Implicit Annealing in Kernel Spaces: A Strongly Consistent Clustering Approach

IEEE Trans Pattern Anal Mach Intell. 2023 May;45(5):5862-5871. doi: 10.1109/TPAMI.2022.3217137. Epub 2023 Apr 3.

Abstract

Kernel k-means clustering is a powerful tool for unsupervised learning of non-linearly separable data. Its merits are thoroughly validated on a suite of simulated datasets and real data benchmarks that feature nonlinear and multi-view separation. Since the earliest attempts, researchers have noted that such algorithms often become trapped by local minima arising from the non-convexity of the underlying objective function.

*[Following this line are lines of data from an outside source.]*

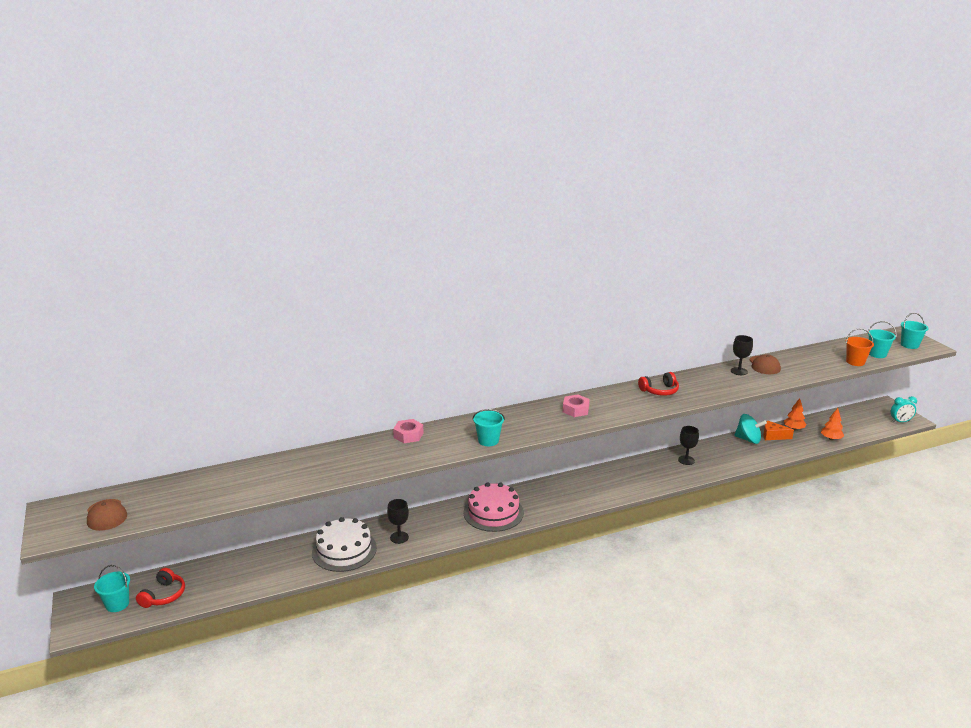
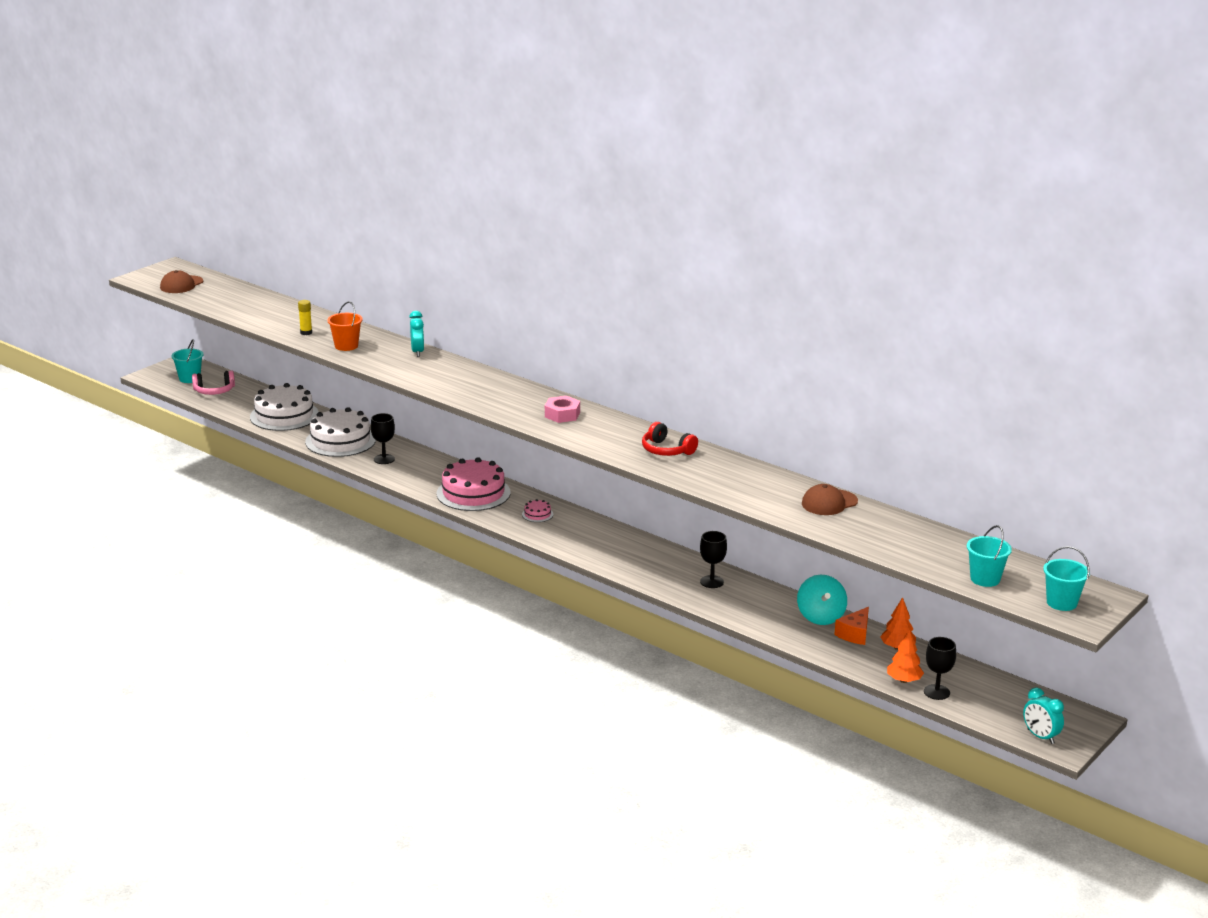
camera: 60 degrees right, 0 degrees up
red headphones [136,568,185,608] -> pink headphones [192,370,235,395]
pink nut [393,419,424,443] -> turquoise clock [409,311,424,357]
turquoise bucket [473,409,505,446] -> none
black goblet [731,335,753,375] -> black goblet moved to [924,637,956,700]
orange cheese [763,421,794,440] -> orange cheese turned 135 degrees counterclockwise [834,607,869,645]
orange bucket [846,328,874,366] -> orange bucket moved to [327,301,363,351]
none -> white cake [250,383,319,431]
none -> yellow glue stick [298,300,312,335]
none -> pink cake [522,499,554,522]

In this paper, we generalize recent results leveraging a general family of means to combat sub-optimal local solutions to the kernel and multi-kernel settings. Called Kernel Power k-Means, our algorithm uses majorization-minimization (MM) to better solve this non-convex problem. We show that the method implicitly performs annealing in kernel feature space while retaining efficient, closed-form updates. We rigorously characterize its convergence properties both from computational and statistical points of view. In particular, we characterize the large sample behavior of the proposed method by establishing strong consistency guarantees as well as finite-sample bounds on the excess risk of the estimates through modern tools in learning theory. The proposal's efficacy is demonstrated through an array of simulated and real data experiments.